═══ PROVIDED RECORDS ═══
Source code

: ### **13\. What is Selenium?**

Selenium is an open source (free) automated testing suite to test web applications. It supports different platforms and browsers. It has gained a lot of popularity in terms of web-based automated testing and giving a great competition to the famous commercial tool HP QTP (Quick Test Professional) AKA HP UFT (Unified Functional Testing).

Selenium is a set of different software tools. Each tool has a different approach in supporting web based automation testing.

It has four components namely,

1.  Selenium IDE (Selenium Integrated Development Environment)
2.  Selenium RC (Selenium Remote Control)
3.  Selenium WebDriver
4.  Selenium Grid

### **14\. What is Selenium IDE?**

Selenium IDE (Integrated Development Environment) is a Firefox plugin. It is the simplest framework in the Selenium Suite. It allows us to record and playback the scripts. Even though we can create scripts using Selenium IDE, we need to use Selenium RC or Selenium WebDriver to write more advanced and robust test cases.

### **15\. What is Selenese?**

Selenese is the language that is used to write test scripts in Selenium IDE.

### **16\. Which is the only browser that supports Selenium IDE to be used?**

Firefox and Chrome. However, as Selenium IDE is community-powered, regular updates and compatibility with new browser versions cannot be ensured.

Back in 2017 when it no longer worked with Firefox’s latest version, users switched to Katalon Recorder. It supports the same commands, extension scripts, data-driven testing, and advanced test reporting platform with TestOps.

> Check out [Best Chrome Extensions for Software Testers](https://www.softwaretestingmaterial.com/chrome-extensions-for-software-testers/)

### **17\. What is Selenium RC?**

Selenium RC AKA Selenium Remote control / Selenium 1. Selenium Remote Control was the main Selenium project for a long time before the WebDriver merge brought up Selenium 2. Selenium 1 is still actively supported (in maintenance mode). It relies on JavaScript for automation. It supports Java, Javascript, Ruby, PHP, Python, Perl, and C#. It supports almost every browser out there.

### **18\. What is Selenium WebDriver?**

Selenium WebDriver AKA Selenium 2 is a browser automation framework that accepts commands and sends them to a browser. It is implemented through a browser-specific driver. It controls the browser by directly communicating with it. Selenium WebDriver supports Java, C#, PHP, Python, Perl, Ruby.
═══
TASK DETAILS:
Please write out, exactly as they appear above, only the lines in the stretch from the line with "(Selenium Integrated Development Environment)" through the line with "### **15\. What is Selenese?**".

ANSWER BELOW:
1.  Selenium IDE (Selenium Integrated Development Environment)
2.  Selenium RC (Selenium Remote Control)
3.  Selenium WebDriver
4.  Selenium Grid

### **14\. What is Selenium IDE?**

Selenium IDE (Integrated Development Environment) is a Firefox plugin. It is the simplest framework in the Selenium Suite. It allows us to record and playback the scripts. Even though we can create scripts using Selenium IDE, we need to use Selenium RC or Selenium WebDriver to write more advanced and robust test cases.

### **15\. What is Selenese?**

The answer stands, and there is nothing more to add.